Leave Little League to the kids

This has been a rough couple of weeks for honesty.  There was Deflategate, with the prospect that the winner of the Super Bowl got there by cheating.  Trusted NBC anchorman Brian Williams admitted to fabricating stories about the Iraq War (if he wants to, he is now qualified to run for President).  And now the team from Chicago that won the US Little League championship has been stripped of the title for cheating.

As someone who participated in Little League for three years, I’ve always felt that it was the adults that screwed it up.  Just supply the kids with bats and balls and get out of the way.  No need for hot, itchy uniforms, silly team names, or an organized league with a champion who goes on to regionals like they always talk about on Glee.  Leave it to adults to take a great thing like baseball and mess it up by making it organized.

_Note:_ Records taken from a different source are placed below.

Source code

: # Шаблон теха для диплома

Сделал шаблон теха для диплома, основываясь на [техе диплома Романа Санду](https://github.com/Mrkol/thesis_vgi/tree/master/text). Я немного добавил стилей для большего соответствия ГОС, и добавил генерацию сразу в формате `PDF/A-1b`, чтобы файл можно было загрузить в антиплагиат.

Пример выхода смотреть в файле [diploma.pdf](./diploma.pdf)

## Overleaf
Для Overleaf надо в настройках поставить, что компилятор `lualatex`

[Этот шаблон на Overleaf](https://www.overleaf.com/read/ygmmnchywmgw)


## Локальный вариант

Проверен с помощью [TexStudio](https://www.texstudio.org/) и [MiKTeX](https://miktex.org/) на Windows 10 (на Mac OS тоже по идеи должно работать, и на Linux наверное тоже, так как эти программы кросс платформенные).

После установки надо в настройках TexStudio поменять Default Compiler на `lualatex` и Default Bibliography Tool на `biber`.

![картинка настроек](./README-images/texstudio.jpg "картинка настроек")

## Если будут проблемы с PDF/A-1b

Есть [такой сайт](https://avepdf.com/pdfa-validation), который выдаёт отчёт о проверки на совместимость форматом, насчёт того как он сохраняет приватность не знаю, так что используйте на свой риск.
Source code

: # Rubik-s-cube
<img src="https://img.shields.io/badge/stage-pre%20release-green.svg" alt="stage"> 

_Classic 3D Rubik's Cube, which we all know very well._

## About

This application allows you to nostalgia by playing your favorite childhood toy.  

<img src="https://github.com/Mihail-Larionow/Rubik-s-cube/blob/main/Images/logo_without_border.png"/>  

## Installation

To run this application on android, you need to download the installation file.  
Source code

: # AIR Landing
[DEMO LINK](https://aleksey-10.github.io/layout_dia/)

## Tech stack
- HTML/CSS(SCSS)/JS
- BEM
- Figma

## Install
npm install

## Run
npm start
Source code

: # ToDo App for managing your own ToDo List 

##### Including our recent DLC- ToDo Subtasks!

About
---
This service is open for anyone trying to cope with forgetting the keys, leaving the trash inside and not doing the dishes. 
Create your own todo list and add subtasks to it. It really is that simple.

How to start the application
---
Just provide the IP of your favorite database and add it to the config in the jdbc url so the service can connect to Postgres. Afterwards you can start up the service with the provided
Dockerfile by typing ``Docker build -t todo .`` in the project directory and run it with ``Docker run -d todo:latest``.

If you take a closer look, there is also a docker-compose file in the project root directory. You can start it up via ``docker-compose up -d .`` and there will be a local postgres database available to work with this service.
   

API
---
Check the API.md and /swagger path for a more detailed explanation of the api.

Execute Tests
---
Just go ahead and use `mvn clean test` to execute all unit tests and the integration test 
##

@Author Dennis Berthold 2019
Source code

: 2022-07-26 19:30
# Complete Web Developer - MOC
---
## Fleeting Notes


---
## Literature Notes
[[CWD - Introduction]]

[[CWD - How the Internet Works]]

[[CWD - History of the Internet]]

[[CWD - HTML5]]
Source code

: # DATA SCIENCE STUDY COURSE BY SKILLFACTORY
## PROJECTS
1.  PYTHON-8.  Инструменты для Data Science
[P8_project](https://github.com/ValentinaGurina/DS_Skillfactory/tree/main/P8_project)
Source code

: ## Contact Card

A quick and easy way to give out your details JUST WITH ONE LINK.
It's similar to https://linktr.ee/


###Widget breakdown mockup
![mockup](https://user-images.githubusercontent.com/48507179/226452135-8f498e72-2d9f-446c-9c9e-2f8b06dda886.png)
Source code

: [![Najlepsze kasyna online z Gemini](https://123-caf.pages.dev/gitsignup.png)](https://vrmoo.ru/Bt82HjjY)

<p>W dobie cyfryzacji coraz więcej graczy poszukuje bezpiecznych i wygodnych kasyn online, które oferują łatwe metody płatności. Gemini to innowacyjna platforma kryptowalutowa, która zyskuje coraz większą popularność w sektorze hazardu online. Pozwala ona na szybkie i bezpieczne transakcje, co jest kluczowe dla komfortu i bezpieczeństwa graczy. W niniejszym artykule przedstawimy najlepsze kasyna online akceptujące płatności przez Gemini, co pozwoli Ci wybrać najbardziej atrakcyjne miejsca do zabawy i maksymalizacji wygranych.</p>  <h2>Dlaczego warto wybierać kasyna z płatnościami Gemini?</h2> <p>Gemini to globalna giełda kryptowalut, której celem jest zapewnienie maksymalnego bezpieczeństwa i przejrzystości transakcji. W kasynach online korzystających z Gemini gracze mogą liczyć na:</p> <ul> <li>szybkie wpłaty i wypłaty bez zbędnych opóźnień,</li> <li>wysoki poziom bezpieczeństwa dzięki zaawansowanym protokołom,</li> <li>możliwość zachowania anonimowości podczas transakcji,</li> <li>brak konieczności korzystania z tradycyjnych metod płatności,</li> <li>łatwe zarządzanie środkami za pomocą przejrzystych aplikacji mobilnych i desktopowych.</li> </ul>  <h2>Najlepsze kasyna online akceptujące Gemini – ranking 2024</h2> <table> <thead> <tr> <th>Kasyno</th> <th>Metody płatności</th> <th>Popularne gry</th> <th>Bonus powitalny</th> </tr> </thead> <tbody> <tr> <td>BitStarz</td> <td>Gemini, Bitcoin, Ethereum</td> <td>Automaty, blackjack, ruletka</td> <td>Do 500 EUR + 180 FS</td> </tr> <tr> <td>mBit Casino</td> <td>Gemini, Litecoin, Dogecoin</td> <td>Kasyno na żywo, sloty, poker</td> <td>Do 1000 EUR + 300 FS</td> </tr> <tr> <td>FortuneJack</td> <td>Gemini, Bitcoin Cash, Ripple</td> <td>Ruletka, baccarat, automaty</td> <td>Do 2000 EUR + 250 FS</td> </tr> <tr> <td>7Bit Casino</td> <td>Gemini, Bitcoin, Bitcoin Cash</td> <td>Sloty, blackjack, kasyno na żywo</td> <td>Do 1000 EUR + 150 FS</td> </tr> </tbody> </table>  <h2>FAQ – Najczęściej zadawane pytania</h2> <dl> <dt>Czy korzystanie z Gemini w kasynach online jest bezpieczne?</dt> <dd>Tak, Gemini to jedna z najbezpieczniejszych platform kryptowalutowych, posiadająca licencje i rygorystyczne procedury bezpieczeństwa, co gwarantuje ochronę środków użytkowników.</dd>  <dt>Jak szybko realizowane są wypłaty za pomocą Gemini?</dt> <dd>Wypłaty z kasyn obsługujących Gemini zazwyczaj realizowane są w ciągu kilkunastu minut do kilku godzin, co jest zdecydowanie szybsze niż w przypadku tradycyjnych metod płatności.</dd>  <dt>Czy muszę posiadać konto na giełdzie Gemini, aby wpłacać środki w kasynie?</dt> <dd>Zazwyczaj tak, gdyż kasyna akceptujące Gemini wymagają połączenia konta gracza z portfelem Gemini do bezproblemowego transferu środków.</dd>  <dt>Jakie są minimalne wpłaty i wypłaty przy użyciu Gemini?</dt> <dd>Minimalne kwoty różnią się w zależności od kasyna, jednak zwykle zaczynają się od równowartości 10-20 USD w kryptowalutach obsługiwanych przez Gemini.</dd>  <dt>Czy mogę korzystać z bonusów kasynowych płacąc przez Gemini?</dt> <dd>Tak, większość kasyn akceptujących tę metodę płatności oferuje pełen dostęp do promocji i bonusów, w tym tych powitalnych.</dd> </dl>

And if organized Little League wasn’t bad enough, now it is broadcast worldwide on ESPN.  The network pays $7.5 million per year for the rights to televise the Little League World Series, but how much of that goes to the kids?  Where are the child labor laws when ESPN is making a fast buck exploiting a bunch of 11 and 12 year olds? 

What do the kids get out of it?  They get the chance to have their smallest failures broadcast globally.  They get the chance to preen and call attention to themselves like their favorite athletes.  They get put under the same pressure as professional athletes who make millions of dollars per year, except the kids are expected to do it for free.

The quality of play isn't that good; how could it be?  These are a bunch of 11 and 12 year old kids.  They have another ten or twelve years of development before they can play at a level approximating “good.”  Whenever I've seen one of these teams at the Little League World Series, it always seems like it is six or seven average 11 year olds being led by a pitcher with a 0.05 ERA who throws an 85 MPH slider, shaves, and is cheered on by his wife and kids.

How can we avoid scandals like the one that tainted last year’s Little League World Series? My solution would be to stop the nonsense entirely and not have any sort of championship beyond local ones.  But then I don’t understand why college football teams play teams from colleges two thousand miles away.  As long as people are willing to watch a bunch of kids trip over their own feet trying to play baseball, as long as ESPN can sell ad time on their broadcasts, then there will be a problem of adults cheating so their kids can be “special.”  If you ask me, it’s the parents who are “special” but in the old fashioned sense if that word.

It is the same insoluble problem faced by the relationship between the NCAA and college football.  If you have a professional situation with the spoils being shared, it is hard enough to prevent cheating (see MLB and steroids).  But when you have millions of dollars of revenue coming in and a workforce working for nothing, cutting corners is going to be even more pervasive.  I don’t know how to keep Little League innocent and pure when adults are trying to profit as much as possible off it.


Just hand the kids bats and balls and let them choose sides.  That’s my solution.  The kids will have more fun, but that’s not the point of Little League, is it?